Notwithstanding the foregoing, if any proposed transfer is determined by the executive director to have no substantial effect on the operation and management of the development or the authority's interest therein as lender and to have no policy implications for the programs of the authority, such transfer may be permitted or approved by him without approval of the board.
After approval of the request, an approval letter will be issued to the mortgagor consenting to the transfer. Such letter shall be contingent upon the delivery and execution of any and all closing documents required by the authority with respect to the transfer of ownership and the fulfillment of any special conditions required by the resolution of the board or by the executive director.
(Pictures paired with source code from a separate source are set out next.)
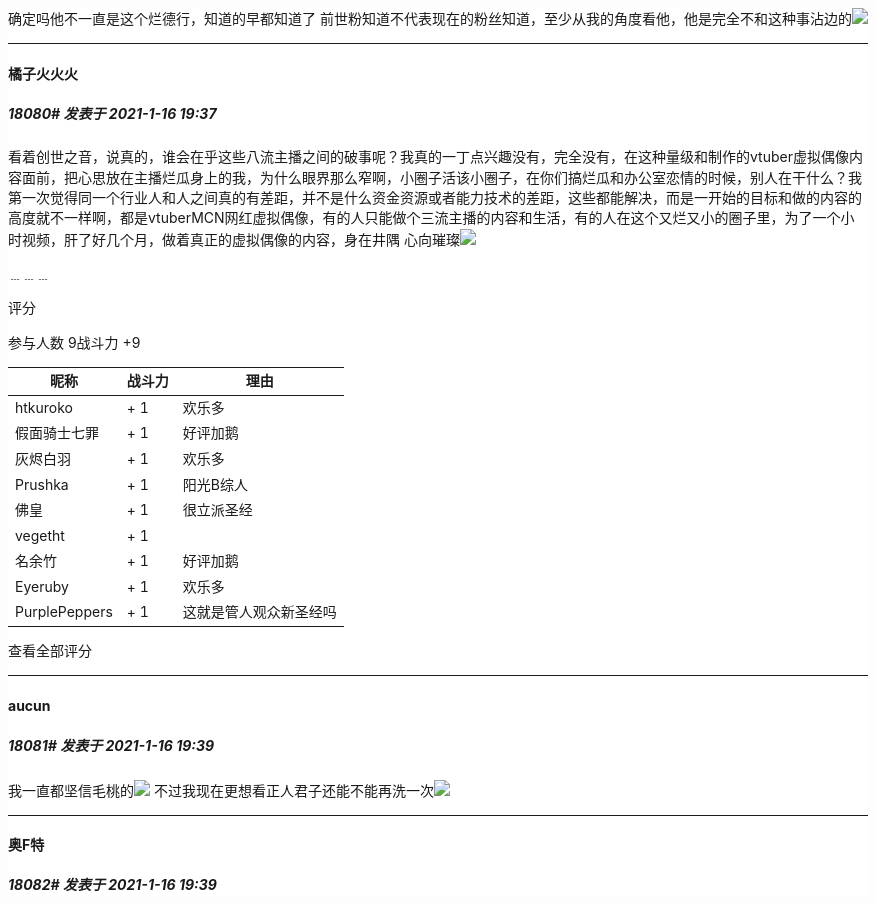 确定吗他不一直是这个烂德行，知道的早都知道了</blockquote>
前世粉知道不代表现在的粉丝知道，至少从我的角度看他，他是完全不和这种事沾边的<img src="https://static.saraba1st.com/image/smiley/face2017/118.png" referrerpolicy="no-referrer">


-----

####  橘子火火火  
##### 18080#       发表于 2021-1-16 19:37


看着创世之音，说真的，谁会在乎这些八流主播之间的破事呢？我真的一丁点兴趣没有，完全没有，在这种量级和制作的vtuber虚拟偶像内容面前，把心思放在主播烂瓜身上的我，为什么眼界那么窄啊，小圈子活该小圈子，在你们搞烂瓜和办公室恋情的时候，别人在干什么？我第一次觉得同一个行业人和人之间真的有差距，并不是什么资金资源或者能力技术的差距，这些都能解决，而是一开始的目标和做的内容的高度就不一样啊，都是vtuberMCN网红虚拟偶像，有的人只能做个三流主播的内容和生活，有的人在这个又烂又小的圈子里，为了一个小时视频，肝了好几个月，做着真正的虚拟偶像的内容，身在井隅 心向璀璨<img src="https://static.saraba1st.com/image/smiley/face2017/037.png" referrerpolicy="no-referrer">


﹍﹍﹍

评分


 参与人数 9战斗力 +9

|昵称|战斗力|理由|
|----|---|---|
| htkuroko| + 1|欢乐多|
| 假面骑士七罪| + 1|好评加鹅|
| 灰烬白羽| + 1|欢乐多|
| Prushka| + 1|阳光B综人|
| 佛皇| + 1|很立派圣经|
| vegetht| + 1||
| 名余竹| + 1|好评加鹅|
| Eyeruby| + 1|欢乐多|
| PurplePeppers| + 1|这就是管人观众新圣经吗|


查看全部评分


-----

####  aucun  
##### 18081#       发表于 2021-1-16 19:39


我一直都坚信毛桃的<img src="https://static.saraba1st.com/image/smiley/face2017/037.png" referrerpolicy="no-referrer">
不过我现在更想看正人君子还能不能再洗一次<img src="https://static.saraba1st.com/image/smiley/face2017/067.png" referrerpolicy="no-referrer">


-----

####  奥F特  
##### 18082#       发表于 2021-1-16 19:39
The partnership agreement of the proposed ownership entity shall be subject to review by the authority and shall contain such terms and conditions as the authority may require.
The authority may require that the proposed ownership entity execute the then current forms of the authority's mortgage loan documents in substitution of the existing mortgage loan documents and/or to execute such amendments to the existing mortgage loan documents as the authority may require in order to cause the provisions of such documents to incorporate the then existing policies, procedures and requirements of the authority. At the closing of the transfer, all documents required by the approval letter shall be, where required, executed and recorded; all funds required by the approval letter will be paid or deposited in accordance therewith; and all other terms and conditions of the approval letter shall be satisfied. If deemed appropriate by the executive director, the original mortgagor shall be released from all liability and obligations which may thereafter arise under the documents previously executed with respect to the development.
In the case of a development which is in default or which is experiencing or is expected by the authority to experience financial, physical or other problems adversely affecting its financial strength and stability or its proper operation, maintenance or management, the authority may waive or modify any of the requirements herein as it may deem necessary or appropriate in order to assist the development and/or to protect the authority's interest as lender.
Statutory Authority
§ 36-55.30:3 of the Code of Virginia.
Historical Notes
Derived from VR400-02-0001 § 11, eff. July 1, 1987; amended, Virginia Register Volume 4, Issue 12, eff. February 16, 1988; Volume 4, Issue 16, eff. April 20, 1988; Volume 5, Issue 8, eff. December 16, 1988; Volume 5, Issue 21, eff. July 1, 1989; Volume 8, Issue 6, eff. November 15, 1991; Volume 11, Issue 6, eff. November 16, 1994; Volume 13, Issue 21, eff. July 1, 1997.